Pemerintah akan mengumumkan kapan kebijakan work from home (WFH) dimulai setelah Lebaran 2026. Pemerintah memastikan kebijakan bekerja dari rumah atau work from home (WFH) mulai diterapkan setelah Lebaran, sebagai upaya penghematan energi di tengah kenaikan harga minyak dunia.
Menteri Koordinator Bidang Perekonomian Airlangga Hartarto menyatakan kebijakan ini berlaku bagi Aparatur Sipil Negara (ASN) dan diimbau pula untuk sektor swasta.
Airlangga menegaskan kebijakan WFH hanya akan berlaku satu hari dalam sepekan. Ia menambahkan pemerintah juga akan berkoordinasi dengan Kementerian Ketenagakerjaan dan Kementerian Dalam Negeri untuk memastikan implementasi berjalan efektif.
Sementara itu, Menteri Keuangan Purbaya Yudhi Sadewa mengungkapkan bahwa penerapan WFH sehari dapat memberikan dampak efisiensi energi, khususnya penghematan bahan bakar minyak (BBM).

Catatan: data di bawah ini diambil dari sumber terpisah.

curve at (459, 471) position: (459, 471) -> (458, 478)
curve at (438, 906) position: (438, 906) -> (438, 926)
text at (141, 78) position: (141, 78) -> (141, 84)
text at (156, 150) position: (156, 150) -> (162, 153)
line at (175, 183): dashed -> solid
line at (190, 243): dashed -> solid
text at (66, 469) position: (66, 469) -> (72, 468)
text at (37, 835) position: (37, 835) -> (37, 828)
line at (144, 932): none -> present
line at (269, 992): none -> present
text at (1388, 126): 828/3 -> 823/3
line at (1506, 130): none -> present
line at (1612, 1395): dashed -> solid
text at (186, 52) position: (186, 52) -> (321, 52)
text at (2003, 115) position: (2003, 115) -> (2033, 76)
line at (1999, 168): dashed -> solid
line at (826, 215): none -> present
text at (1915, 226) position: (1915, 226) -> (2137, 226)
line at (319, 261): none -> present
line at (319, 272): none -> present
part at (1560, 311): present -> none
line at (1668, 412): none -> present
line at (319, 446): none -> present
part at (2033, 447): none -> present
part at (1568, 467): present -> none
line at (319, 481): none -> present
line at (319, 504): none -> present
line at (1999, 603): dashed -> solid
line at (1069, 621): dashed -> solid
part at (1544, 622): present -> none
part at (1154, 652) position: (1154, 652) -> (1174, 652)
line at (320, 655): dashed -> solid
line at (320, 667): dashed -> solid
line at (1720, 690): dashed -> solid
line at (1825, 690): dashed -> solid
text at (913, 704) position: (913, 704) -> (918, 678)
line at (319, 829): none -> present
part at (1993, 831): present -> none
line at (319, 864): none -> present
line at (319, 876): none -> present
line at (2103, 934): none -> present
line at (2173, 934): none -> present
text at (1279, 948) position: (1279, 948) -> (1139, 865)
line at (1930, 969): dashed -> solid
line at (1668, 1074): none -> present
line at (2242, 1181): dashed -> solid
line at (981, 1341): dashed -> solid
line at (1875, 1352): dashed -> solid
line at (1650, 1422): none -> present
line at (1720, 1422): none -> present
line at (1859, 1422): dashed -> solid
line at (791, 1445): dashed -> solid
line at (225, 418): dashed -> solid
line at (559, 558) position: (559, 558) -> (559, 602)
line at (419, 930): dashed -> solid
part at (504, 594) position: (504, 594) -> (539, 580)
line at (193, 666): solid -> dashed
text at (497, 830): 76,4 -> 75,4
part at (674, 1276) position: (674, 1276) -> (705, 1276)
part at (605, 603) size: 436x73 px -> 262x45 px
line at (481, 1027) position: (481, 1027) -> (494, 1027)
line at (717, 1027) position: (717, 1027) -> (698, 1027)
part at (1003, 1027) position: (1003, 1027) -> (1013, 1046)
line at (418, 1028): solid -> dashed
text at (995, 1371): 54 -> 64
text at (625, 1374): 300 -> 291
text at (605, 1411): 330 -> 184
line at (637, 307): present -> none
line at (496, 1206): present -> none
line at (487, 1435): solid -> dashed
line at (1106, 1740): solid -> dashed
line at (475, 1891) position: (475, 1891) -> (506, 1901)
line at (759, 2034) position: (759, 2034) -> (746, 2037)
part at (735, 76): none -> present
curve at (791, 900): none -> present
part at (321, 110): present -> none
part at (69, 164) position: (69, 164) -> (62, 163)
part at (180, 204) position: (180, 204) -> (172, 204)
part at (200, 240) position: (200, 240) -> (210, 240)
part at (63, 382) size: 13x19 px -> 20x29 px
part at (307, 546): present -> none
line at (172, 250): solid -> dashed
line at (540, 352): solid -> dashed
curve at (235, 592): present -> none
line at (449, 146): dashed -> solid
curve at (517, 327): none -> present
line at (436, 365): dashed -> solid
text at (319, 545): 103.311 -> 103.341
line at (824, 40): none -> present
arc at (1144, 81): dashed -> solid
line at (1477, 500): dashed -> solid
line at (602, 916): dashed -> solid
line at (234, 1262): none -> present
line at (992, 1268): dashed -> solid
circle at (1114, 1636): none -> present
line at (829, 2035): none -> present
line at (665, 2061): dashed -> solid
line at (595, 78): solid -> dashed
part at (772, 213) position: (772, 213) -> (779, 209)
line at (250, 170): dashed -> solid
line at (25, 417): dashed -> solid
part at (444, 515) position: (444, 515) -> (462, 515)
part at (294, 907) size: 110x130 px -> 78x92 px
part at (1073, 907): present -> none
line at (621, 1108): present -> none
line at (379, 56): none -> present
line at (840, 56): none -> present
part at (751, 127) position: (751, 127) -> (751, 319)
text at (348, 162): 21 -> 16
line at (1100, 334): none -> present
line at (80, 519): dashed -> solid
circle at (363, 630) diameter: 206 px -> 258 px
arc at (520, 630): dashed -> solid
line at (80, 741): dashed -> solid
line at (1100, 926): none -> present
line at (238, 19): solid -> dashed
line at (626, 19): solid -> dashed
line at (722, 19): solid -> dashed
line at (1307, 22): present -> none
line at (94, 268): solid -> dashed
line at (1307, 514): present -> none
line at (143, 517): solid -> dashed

Ia menjelaskan alasan kebijakan ini hanya diberlakukan sehari adalah untuk menjaga keseimbangan antara fleksibilitas kerja dan produktivitas.
Purbaya menambahkan apabila WFH diberlakukan sehari misalnya pada Jumat, maka akan tercipta rangkaian akhir pekan yang lebih panjang, yakni Jumat–Sabtu–Minggu. Hal ini dinilai dapat mendorong aktivitas rumah tangga sekaligus memberikan dorongan kecil bagi sektor pariwisata.
Sebelumnya, dalam sidang kabinet di Istana Negara, Jakarta, Jumat (13/3), Presiden Prabowo Subianto mendorong langkah penghematan konsumsi BBM serta mempertimbangkan kebijakan kerja dari rumah atau WFH sebagai langkah antisipasi dampak krisis global.
Sejumlah negara lain juga telah mengumumkan kebijakan penghematan energi sebagai respons atas ketidakpastian global.